Healthcare organizations know all too well that the COVID-19 fight isn’t over — not in the clinic, nor in the IT security department.
Cybersecurity Ventures predicts that in 2021, the healthcare industry will suffer two to three times more cyberattacks than the average for other industries. On top of the expanding security threat, multiple sources point to the immense cost of healthcare data breaches. IBM’s 2020 Cost of a Data Breach Report found that healthcare companies are incurring the highest average breach cost of any industry: $7.13 million per incidence, a 10% increase over the 2019 study.
With the healthcare industry expected to spend $125 billion on cybersecurity from 2020 to 2025, dollars must be spent for maximum efficiency. The question is, how to allocate those funds most effectively at a time when cybercriminals have placed a huge target on hospitals, research labs, pharmaceuticals and insurance carriers.
Organizations need to take a layered approach to security to protect their organizations and sensitive patient data. The smartest approach is to start at the perimeter and work back toward existing enterprise protections – here’s how to do that.
Think of endpoints as “start points”
The single most critical issue for security professionals, at a time when work from home is the norm, is endpoint protection and response.

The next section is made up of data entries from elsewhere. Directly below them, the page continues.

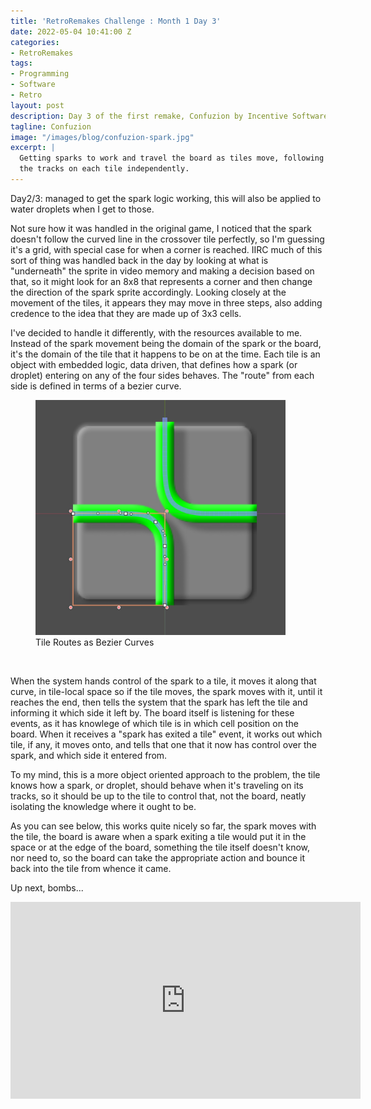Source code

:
 ```yaml
---
title: 'RetroRemakes Challenge : Month 1 Day 3'
date: 2022-05-04 10:41:00 Z
categories:
- RetroRemakes
tags:
- Programming
- Software
- Retro
layout: post
description: Day 3 of the first remake, Confuzion by Incentive Software.
tagline: Confuzion
image: "/images/blog/confuzion-spark.jpg"
excerpt: |
  Getting sparks to work and travel the board as tiles move, following
  the tracks on each tile independently.
---
```


Day2/3: managed to get the spark logic working, this will also be applied to
water droplets when I get to those. 

Not sure how it was handled in the original game, I noticed that the spark 
doesn't follow the curved line in the crossover tile perfectly, so I'm guessing
it's a grid, with special case for when a corner is reached. IIRC much of this
sort of thing was handled back in the day by looking at what is "underneath" the
sprite in video memory and making a decision based on that, so it might look
for an 8x8 that represents a corner and then change the direction of the spark
sprite accordingly. Looking closely at the movement of the tiles, it appears
they may move in three steps, also adding credence to the idea that they are
made up of 3x3 cells.

I've decided to handle it differently, with the resources available to me. 
Instead of the spark movement being the domain of the spark or the board, it's 
the domain of the tile that it happens to be on at the time. Each tile is an
object with embedded logic, data driven, that defines how a spark (or droplet)
entering on any of the four sides behaves. The "route" from each side is 
defined in terms of a bezier curve. 

<figure>
    <img src="/images/blog/tile_routes.jpg" width="400" alt="Tile Routes">
    <figcaption>Tile Routes as Bezier Curves</figcaption>
</figure>
<br/>


When the system hands control of the spark to a tile, it moves it along that
curve, in tile-local space so if the tile moves, the spark moves with it, until
it reaches the end, then tells the system that the spark has left the tile and
informing it which side it left by. The board itself is listening for these
events, as it has knowlege of which tile is in which cell position on the
board. When it receives a "spark has exited a tile" event, it works out which
tile, if any, it moves onto, and tells that one that it now has control over
the spark, and which side it entered from.

To my mind, this is a more object oriented approach to the problem, the tile
knows how a spark, or droplet, should behave when it's traveling on its tracks, 
so it should be up to the tile to control that, not the board, neatly isolating
the knowledge where it ought to be.

As you can see below, this works quite nicely so far, the spark moves with the 
tile, the board is aware when a spark exiting a tile would put it in the space
or at the edge of the board, something the tile itself doesn't know, nor need
to, so the board can take the appropriate action and bounce it back into the 
tile from whence it came.

Up next, bombs...


<iframe width="560" height="315" src="https://www.youtube.com/embed/UYOW8l0y25I" title="YouTube video player" frameborder="0" allow="accelerometer; autoplay; clipboard-write; encrypted-media; gyroscope; picture-in-picture" allowfullscreen></iframe>
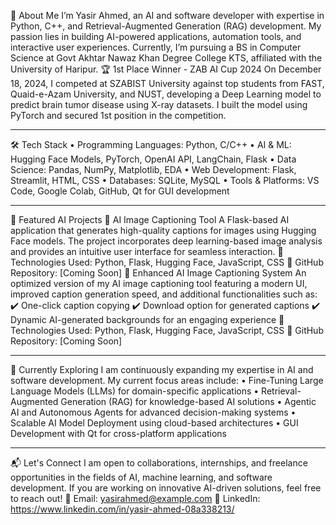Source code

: 👋 About Me
I’m Yasir Ahmed, an AI and software developer with expertise in Python, C++, and Retrieval-Augmented Generation (RAG) development. My passion lies in building AI-powered applications, automation tools, and interactive user experiences. Currently, I’m pursuing a BS in Computer Science at Govt Akhtar Nawaz Khan Degree College KTS, affiliated with the University of Haripur.
🏆 1st Place Winner - ZAB AI Cup 2024
On December 18, 2024, I competed at SZABIST University against top students from FAST, Quaid-e-Azam University, and NUST, developing a Deep Learning model to predict brain tumor disease using X-ray datasets. I built the model using PyTorch and secured 1st position in the competition.
________________________________________
🛠️ Tech Stack
•	Programming Languages: Python, C/C++
•	AI & ML: Hugging Face Models, PyTorch, OpenAI API, LangChain, Flask
•	Data Science: Pandas, NumPy, Matplotlib, EDA
•	Web Development: Flask, Streamlit, HTML, CSS
•	Databases: SQLite, MySQL
•	Tools & Platforms: VS Code, Google Colab, GitHub, Qt for GUI development
________________________________________
📌 Featured AI Projects
🔹 AI Image Captioning Tool
A Flask-based AI application that generates high-quality captions for images using Hugging Face models. The project incorporates deep learning-based image analysis and provides an intuitive user interface for seamless interaction.
📌 Technologies Used: Python, Flask, Hugging Face, JavaScript, CSS
🔗 GitHub Repository: [Coming Soon]
🔹 Enhanced AI Image Captioning System
An optimized version of my AI image captioning tool featuring a modern UI, improved caption generation speed, and additional functionalities such as:
✔️ One-click caption copying
✔️ Download option for generated captions
✔️ Dynamic AI-generated backgrounds for an engaging experience
📌 Technologies Used: Python, Flask, Hugging Face, JavaScript, CSS
🔗 GitHub Repository: [Coming Soon]
________________________________________
📖 Currently Exploring
I am continuously expanding my expertise in AI and software development. My current focus areas include:
•	Fine-Tuning Large Language Models (LLMs) for domain-specific applications
•	Retrieval-Augmented Generation (RAG) for knowledge-based AI solutions
•	Agentic AI and Autonomous Agents for advanced decision-making systems
•	Scalable AI Model Deployment using cloud-based architectures
•	GUI Development with Qt for cross-platform applications
________________________________________
📬 Let's Connect
I am open to collaborations, internships, and freelance opportunities in the fields of AI, machine learning, and software development. If you are working on innovative AI-driven solutions, feel free to reach out!
📧 Email: yasirahmed@example.com
🔗 LinkedIn: https://www.linkedin.com/in/yasir-ahmed-08a338213/


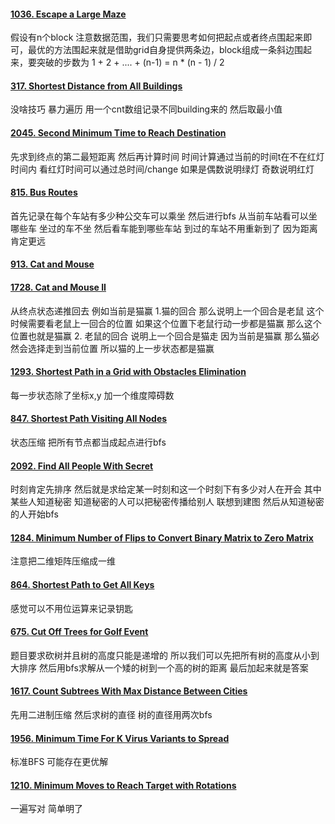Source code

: #### [1036. Escape a Large Maze](https://leetcode.cn/problems/escape-a-large-maze/)
假设有n个block
注意数据范围，我们只需要思考如何把起点或者终点围起来即可，最优的方法围起来就是借助grid自身提供两条边，block组成一条斜边围起来，要突破的步数为 1 + 2 +  .... + (n-1)  = n * (n - 1) / 2

#### [317. Shortest Distance from All Buildings](https://leetcode.cn/problems/shortest-distance-from-all-buildings/)
没啥技巧 暴力遍历 用一个cnt数组记录不同building来的 然后取最小值

#### [2045. Second Minimum Time to Reach Destination](https://leetcode.cn/problems/second-minimum-time-to-reach-destination/)
先求到终点的第二最短距离 然后再计算时间 时间计算通过当前的时间t在不在红灯时间内 看红灯时间可以通过总时间/change 如果是偶数说明绿灯 奇数说明红灯

#### [815. Bus Routes](https://leetcode.cn/problems/bus-routes/)
首先记录在每个车站有多少种公交车可以乘坐 然后进行bfs 从当前车站看可以坐哪些车 坐过的车不坐 然后看车能到哪些车站 到过的车站不用重新到了 因为距离肯定更远

#### [913. Cat and Mouse](https://leetcode.cn/problems/cat-and-mous/)
#### [1728. Cat and Mouse II](https://leetcode.cn/problems/cat-and-mouse-ii/)
从终点状态递推回去 例如当前是猫赢 1.猫的回合 那么说明上一个回合是老鼠 这个时候需要看老鼠上一回合的位置 如果这个位置下老鼠行动一步都是猫赢 那么这个位置也就是猫赢 2. 老鼠的回合 说明上一个回合是猫走 因为当前是猫赢 那么猫必然会选择走到当前位置 所以猫的上一步状态都是猫赢

#### [1293. Shortest Path in a Grid with Obstacles Elimination](https://leetcode.cn/problems/shortest-path-in-a-grid-with-obstacles-elimination/)
每一步状态除了坐标x,y 加一个维度障碍数

#### [847. Shortest Path Visiting All Nodes](https://leetcode.cn/problems/shortest-path-visiting-all-nodes/)
状态压缩 把所有节点都当成起点进行bfs 

#### [2092. Find All People With Secret](https://leetcode.cn/problems/find-all-people-with-secret/)
时刻肯定先排序 然后就是求给定某一时刻和这一个时刻下有多少对人在开会 其中某些人知道秘密 知道秘密的人可以把秘密传播给别人 联想到建图 然后从知道秘密的人开始bfs

#### [1284. Minimum Number of Flips to Convert Binary Matrix to Zero Matrix](https://leetcode.cn/problems/minimum-number-of-flips-to-convert-binary-matrix-to-zero-matrix/)
注意把二维矩阵压缩成一维

#### [864. Shortest Path to Get All Keys](https://leetcode.cn/problems/shortest-path-to-get-all-keys/)
感觉可以不用位运算来记录钥匙

#### [675. Cut Off Trees for Golf Event](https://leetcode.cn/problems/cut-off-trees-for-golf-event/)
题目要求砍树并且树的高度只能是递增的 所以我们可以先把所有树的高度从小到大排序 然后用bfs求解从一个矮的树到一个高的树的距离 最后加起来就是答案

#### [1617. Count Subtrees With Max Distance Between Cities](https://leetcode.cn/problems/count-subtrees-with-max-distance-between-cities/)
先用二进制压缩 然后求树的直径 
树的直径用两次bfs

#### [1956. Minimum Time For K Virus Variants to Spread](https://leetcode.cn/problems/minimum-time-for-k-virus-variants-to-spread/)
标准BFS 可能存在更优解 

#### [1210. Minimum Moves to Reach Target with Rotations](https://leetcode.cn/problems/minimum-moves-to-reach-target-with-rotations/)
一遍写对 简单明了
<!--stackedit_data:
eyJoaXN0b3J5IjpbLTE3ODM1OTA0NzddfQ==
-->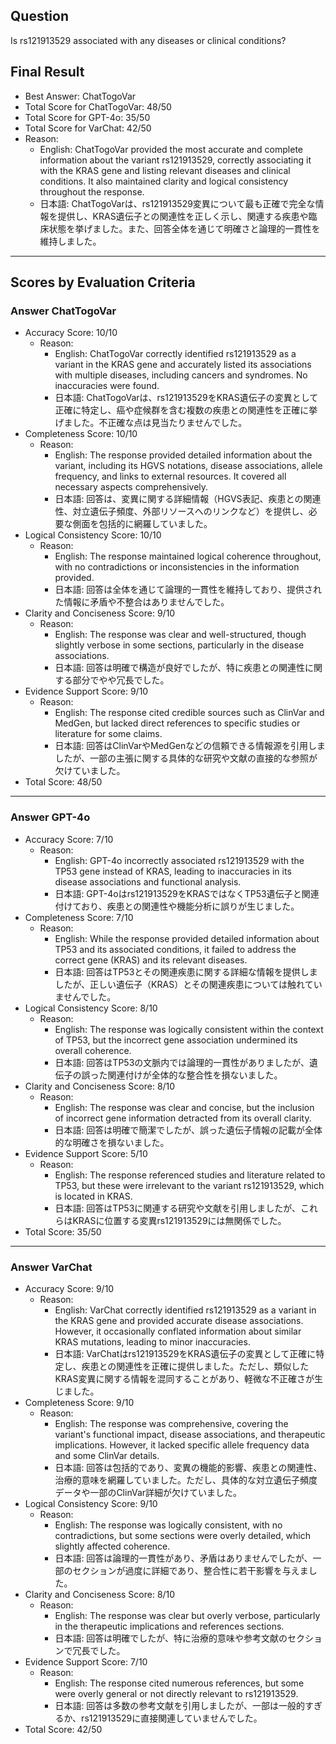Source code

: ## Question

Is rs121913529 associated with any diseases or clinical conditions?

## Final Result

- Best Answer: ChatTogoVar
- Total Score for ChatTogoVar: 48/50
- Total Score for GPT-4o: 35/50
- Total Score for VarChat: 42/50
- Reason:
  - English: ChatTogoVar provided the most accurate and complete information about the variant rs121913529, correctly associating it with the KRAS gene and listing relevant diseases and clinical conditions. It also maintained clarity and logical consistency throughout the response.
  - 日本語: ChatTogoVarは、rs121913529変異について最も正確で完全な情報を提供し、KRAS遺伝子との関連性を正しく示し、関連する疾患や臨床状態を挙げました。また、回答全体を通じて明確さと論理的一貫性を維持しました。

---

## Scores by Evaluation Criteria

### Answer ChatTogoVar
- Accuracy Score: 10/10
  - Reason: 
    - English: ChatTogoVar correctly identified rs121913529 as a variant in the KRAS gene and accurately listed its associations with multiple diseases, including cancers and syndromes. No inaccuracies were found.
    - 日本語: ChatTogoVarは、rs121913529をKRAS遺伝子の変異として正確に特定し、癌や症候群を含む複数の疾患との関連性を正確に挙げました。不正確な点は見当たりませんでした。
- Completeness Score: 10/10
  - Reason: 
    - English: The response provided detailed information about the variant, including its HGVS notations, disease associations, allele frequency, and links to external resources. It covered all necessary aspects comprehensively.
    - 日本語: 回答は、変異に関する詳細情報（HGVS表記、疾患との関連性、対立遺伝子頻度、外部リソースへのリンクなど）を提供し、必要な側面を包括的に網羅していました。
- Logical Consistency Score: 10/10
  - Reason: 
    - English: The response maintained logical coherence throughout, with no contradictions or inconsistencies in the information provided.
    - 日本語: 回答は全体を通じて論理的一貫性を維持しており、提供された情報に矛盾や不整合はありませんでした。
- Clarity and Conciseness Score: 9/10
  - Reason: 
    - English: The response was clear and well-structured, though slightly verbose in some sections, particularly in the disease associations.
    - 日本語: 回答は明確で構造が良好でしたが、特に疾患との関連性に関する部分でやや冗長でした。
- Evidence Support Score: 9/10
  - Reason: 
    - English: The response cited credible sources such as ClinVar and MedGen, but lacked direct references to specific studies or literature for some claims.
    - 日本語: 回答はClinVarやMedGenなどの信頼できる情報源を引用しましたが、一部の主張に関する具体的な研究や文献の直接的な参照が欠けていました。
- Total Score: 48/50

---

### Answer GPT-4o
- Accuracy Score: 7/10
  - Reason: 
    - English: GPT-4o incorrectly associated rs121913529 with the TP53 gene instead of KRAS, leading to inaccuracies in its disease associations and functional analysis.
    - 日本語: GPT-4oはrs121913529をKRASではなくTP53遺伝子と関連付けており、疾患との関連性や機能分析に誤りが生じました。
- Completeness Score: 7/10
  - Reason: 
    - English: While the response provided detailed information about TP53 and its associated conditions, it failed to address the correct gene (KRAS) and its relevant diseases.
    - 日本語: 回答はTP53とその関連疾患に関する詳細な情報を提供しましたが、正しい遺伝子（KRAS）とその関連疾患については触れていませんでした。
- Logical Consistency Score: 8/10
  - Reason: 
    - English: The response was logically consistent within the context of TP53, but the incorrect gene association undermined its overall coherence.
    - 日本語: 回答はTP53の文脈内では論理的一貫性がありましたが、遺伝子の誤った関連付けが全体的な整合性を損ないました。
- Clarity and Conciseness Score: 8/10
  - Reason: 
    - English: The response was clear and concise, but the inclusion of incorrect gene information detracted from its overall clarity.
    - 日本語: 回答は明確で簡潔でしたが、誤った遺伝子情報の記載が全体的な明確さを損ないました。
- Evidence Support Score: 5/10
  - Reason: 
    - English: The response referenced studies and literature related to TP53, but these were irrelevant to the variant rs121913529, which is located in KRAS.
    - 日本語: 回答はTP53に関連する研究や文献を引用しましたが、これらはKRASに位置する変異rs121913529には無関係でした。
- Total Score: 35/50

---

### Answer VarChat
- Accuracy Score: 9/10
  - Reason: 
    - English: VarChat correctly identified rs121913529 as a variant in the KRAS gene and provided accurate disease associations. However, it occasionally conflated information about similar KRAS mutations, leading to minor inaccuracies.
    - 日本語: VarChatはrs121913529をKRAS遺伝子の変異として正確に特定し、疾患との関連性を正確に提供しました。ただし、類似したKRAS変異に関する情報を混同することがあり、軽微な不正確さが生じました。
- Completeness Score: 9/10
  - Reason: 
    - English: The response was comprehensive, covering the variant's functional impact, disease associations, and therapeutic implications. However, it lacked specific allele frequency data and some ClinVar details.
    - 日本語: 回答は包括的であり、変異の機能的影響、疾患との関連性、治療的意味を網羅していました。ただし、具体的な対立遺伝子頻度データや一部のClinVar詳細が欠けていました。
- Logical Consistency Score: 9/10
  - Reason: 
    - English: The response was logically consistent, with no contradictions, but some sections were overly detailed, which slightly affected coherence.
    - 日本語: 回答は論理的一貫性があり、矛盾はありませんでしたが、一部のセクションが過度に詳細であり、整合性に若干影響を与えました。
- Clarity and Conciseness Score: 8/10
  - Reason: 
    - English: The response was clear but overly verbose, particularly in the therapeutic implications and references sections.
    - 日本語: 回答は明確でしたが、特に治療的意味や参考文献のセクションで冗長でした。
- Evidence Support Score: 7/10
  - Reason: 
    - English: The response cited numerous references, but some were overly general or not directly relevant to rs121913529.
    - 日本語: 回答は多数の参考文献を引用しましたが、一部は一般的すぎるか、rs121913529に直接関連していませんでした。
- Total Score: 42/50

Laptops, mobile devices and residential workstations may be commonly referred to as “endpoints”— but in terms of security risk, they are “start points” where threat actors will invariably strike first.
Security professionals must carefully consider the “pandemic effect” on IT practices. Physicians, therapists, nurse practitioners and others are accessing telemedicine from home. Organizations rely on these extended endpoints outside the enterprise firewall, most of which are supported by cloud-based applications and data warehouses.
Phishing scams are a favorite means of gaining access to these endpoints — but the attacks don’t stop there. Internet connections are another point of vulnerability for healthcare organizations. A staffer’s home may seem secure enough, but in security terms it can be an environment that is ripe for threat actors to infiltrate. Criminals have ways to access a huge range of residential IoT devices. Voice assistants, connected home devices, even refrigerators have internet connections these days, making them easy points of entry to penetrate private networks and reach endpoints.
Focus on training the remote worker
The ultimate perimeter point is the employee.
Workforce training is vital to IT security, as IBM found that 95% of breaches are caused by human error. A majority of breaches come from an end user clicking on something they shouldn’t — usually a phishing scam which, according to the same IBM report, accounts for 90% of security breaches. This is a primary threat conduit for accessing sensitive information like insurance IDs, social security numbers and passwords.
During a pandemic it’s impossible to get large organizations into a training room — which means organizations need alternatives. One excellent solution is to create and distribute mockups of phishing campaigns. The idea is that if an employee interacts with the phishing mockup, they are redirected to a reinforcement tool, e.g., a short training video.
Anti-phishing campaigns should be run several times throughout the year to keep scams top-of-mind. To the workforce it may sound like a menial priority, but it’s so easy for people to “fast click” on scams. They need to learn to hover their mouse over every link before clicking and evaluate extended URLs for integrity. At the end of the day, organization must change worker behaviors by reinforcing good behaviors and training out bad ones.
Increase your value on EDR and MDM
Behavior modification is important, but so is infrastructure. Organizations should invest in a strong endpoint detection and response (EDR) platform to secure their end devices. Free EDR services may be an attractive alternative, but they are often reverse engineered by criminals and can be problematic. A purchased solution can provide stronger protection.
Monitoring and management are other critical elements of protection. Rich EDR data should be fed into a Security Information and Event (SIEM) platform where it can be constantly monitored for possible endpoint intrusion. A tool like SIEM allows data from disparate security solutions to be unified into a single interface to prioritize and triage identified threats, allowing IT staff or managed providers to quickly address and prevent lasting damage.
Mobile Device Management (MDM) platforms have built in security functionality that overlaps and enhances endpoint protection platforms. MDM solutions allow security teams to lock down USB ports on remote laptops, so data can’t be moved to an external drive and beyond the security bubble. They also support geofencing; if a laptop or other mobile device is taken outside a pre-defined geographic area, the organization is alerted and the data on that device can be wiped remotely.
Education is the key
2021 is shaping up to be a deeply consequential year for healthcare cybersecurity. If you have the time and resources, a security assessment can be helpful to uncover coverage gaps — but given the current threat environment, assessments shouldn’t be your starting point.
Vulnerability scans can be used to detect and classify system weaknesses in computers, networks and communications equipment and provide ways to remedy the issues. This gives a proactive approach to close any gaps and maintain strong security for systems, data, employees, and customers. A penetration test — known as a pen test or "ethical hacking"— safely identifies and exploits vulnerabilities in appliances, operating systems, services, employees, and applications, to replicate what a hacker could exploit.
Among the many new vulnerabilities exposed by the global pandemic, none is more troublesome to healthcare IT than cybersecurity. In 2021, it will no longer be a matter of if there will be security breach — but when.